Long subdomain labels¶
Hypothesis: data is being encoded in subdomain names and transmitted in DNS queries. DNS tunnelling tools split payloads into subdomain labels; label lengths routinely exceed what any legitimate application generates.
# queries containing labels longer than 40 characters
zeek-cut id.orig_h query < dns.log | \
awk '!/^#/ && $2 !~ /\.(arpa|local)$/' | \
python3 -c '
import sys
for line in sys.stdin:
parts = line.strip().split(None, 1)
if len(parts) < 2:
continue
host, query = parts
for label in query.split(".")[:-2]:
if len(label) > 40:
print(len(label), host, query)
break
' | sort -rn | head -30
A label length above 40 characters has no legitimate explanation in practice. DNS tunnelling
tools like iodine and dns2tcp produce labels of 60 characters or more.
High-entropy subdomain labels¶
Hypothesis: randomly generated or encoded subdomain names are being used for C2 or exfiltration. Legitimate subdomains are short and human-readable; encoded data produces labels with Shannon entropy above 3.5 bits per character.
zeek-cut id.orig_h query < dns.log | \
awk '!/^#/ && $2 !~ /\.(arpa|local)$/' | \
python3 -c '
import sys, math, collections
for line in sys.stdin:
parts = line.strip().split(None, 1)
if len(parts) < 2:
continue
host, query = parts
for label in query.split(".")[:-2]:
if len(label) < 8:
continue
freq = collections.Counter(label)
entropy = -sum((c/len(label)) * math.log2(c/len(label)) for c in freq.values())
if entropy > 3.5:
print(f"{entropy:.2f} {host} {query}")
break
' | sort -rn | head -30
An entropy threshold of 3.5 bits per character filters most legitimate subdomains while flagging base32- and base64-encoded payloads.
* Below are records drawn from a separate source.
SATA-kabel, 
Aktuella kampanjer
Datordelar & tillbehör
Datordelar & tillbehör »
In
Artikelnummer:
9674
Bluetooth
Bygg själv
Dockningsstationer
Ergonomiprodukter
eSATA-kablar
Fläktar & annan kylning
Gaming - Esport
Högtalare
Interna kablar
Adjust the threshold based on the environment: environments with many CDN or analytics subdomains may need a higher value to reduce noise.
TXT and NULL record queries¶
Hypothesis: a tool is using TXT or NULL DNS record types to carry payload data. These
record types have no routine use in standard applications and appear in DNS tunnelling
tools including dnscat2.
zeek-cut id.orig_h query qtype_name < dns.log | \
awk '!/^#/ && ($3 == "TXT" || $3 == "NULL") && $2 !~ /\.(arpa|local)$/' | \
sort | uniq -c | sort -rn | head -20
A single TXT query for a domain not associated with email infrastructure (SPF, DKIM) or certificate validation (ACME) is unusual. Repeated TXT queries to the same domain from the same host, especially with long subdomain labels, is a reliable indicator.
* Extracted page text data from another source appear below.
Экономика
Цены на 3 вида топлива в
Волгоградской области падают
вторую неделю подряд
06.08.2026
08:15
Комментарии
NXDomain rate and DGA patterns¶
Hypothesis: a host is querying algorithmically generated domain names, most of which do not resolve, producing an elevated NXDomain rate. Domain generation algorithms use this pattern to make C2 infrastructure harder to block; the generating host produces many failed lookups before finding an active C2 domain.
# NXDomain rate per source host (flag hosts where >50% of queries return NXDOMAIN)
zeek-cut id.orig_h rcode_name < dns.log | \
awk '!/^#/ {
total[$1]++
if ($2 == "NXDOMAIN") nx[$1]++
}
END {
for (h in total) {
if (total[h] < 50) continue
rate = nx[h] / total[h]
if (rate > 0.5)
printf "%.0f%% NX=%d total=%d %s\n",
rate*100, nx[h], total[h], h
}
}' | sort -rn | head -20
# high-volume unique subdomain queries to the same base domain (DGA volume check)
zeek-cut id.orig_h query < dns.log | \
awk '!/^#/ && $2 !~ /\.(arpa|local)$/ {
n = split($2, parts, ".")
base = (n >= 2) ? parts[n-1] "." parts[n] : $2
seen[$1, base, $2]++
}
END {
for (key in seen) {
split(key, k, SUBSEP)
count[k[1], k[2]]++
}
for (key in count) {
if (count[key] > 100) {
split(key, k, SUBSEP)
printf "%d unique subdomains %s -> %s\n", count[key], k[1], k[2]
}
}
}' | sort -rn | head -20
A legitimate host querying the same base domain 100+ times with different subdomains is unusual. CDNs and analytics platforms do generate many subdomains, but they resolve successfully; the combination of high unique subdomain count and a high NXDomain rate for the same base domain is the stronger indicator.